L’impossibilité du monstre : pour les gens ordinaires.

Je suis un « monstre », celui que l’on montre parce qu’il est autre. Le déséquilibre et la difformité sont insupportables aux gens normaux. Ils mentent tout le temps sans se rendre compte qu’ils mentent d’abord à eux-mêmes. Leur discours est une supercherie. Ils disent rêver d’être uniques ?Imparfait physiquement décrit mon schéma postural, entre puissance d’agir et impuissance de bouger, incomplet dans ma seulitude.

L’acceptation du monstre :

J’ai d’abord accepté les conséquences de la polio comme un fait : l’échec et l’isolement.

La polio est l’image concrète d’un échec réalisé par une forme difforme.
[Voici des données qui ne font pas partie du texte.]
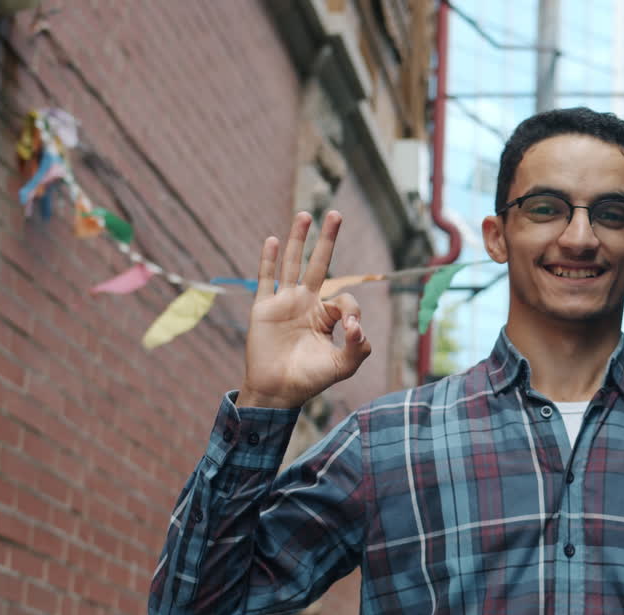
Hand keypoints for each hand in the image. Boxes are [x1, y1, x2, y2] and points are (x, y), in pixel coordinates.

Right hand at [236, 211, 371, 408]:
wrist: (278, 391)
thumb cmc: (311, 380)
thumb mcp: (344, 366)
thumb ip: (359, 348)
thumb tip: (357, 326)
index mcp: (326, 316)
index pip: (345, 298)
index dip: (352, 310)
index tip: (350, 331)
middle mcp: (306, 304)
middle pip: (319, 264)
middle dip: (327, 240)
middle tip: (336, 214)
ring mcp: (284, 303)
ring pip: (292, 264)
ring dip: (298, 239)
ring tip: (306, 214)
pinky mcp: (264, 308)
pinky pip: (265, 279)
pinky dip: (268, 260)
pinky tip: (271, 239)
La forme, dans ce cas, se réduit, pour une fois, à l’apparence, une apparence inachevée et ratée.

La polio isole, le virus ne fait pas de cadeau.

La raison : les gens ordinaires détestent les faibles, les perdants, les monstres (ceux que l’on montre) ; par peur de leur ressembler ?

L’avantage évident d’être un monstre : je suis sans doute, presquela seule personne, à ne pas le voir, à ne pas le savoir ?

Je ne perçois pas le monstre : des proches m’ont ouvert les yeux sur le regard des gens ordinaires sur ma difformité.

Je ne vois pas le monstre : je ne me suis jamais vu comme un monstre parce que je ne me vois pas, sauf de manière fugitive dans un miroir en pied ou dans mon reflet.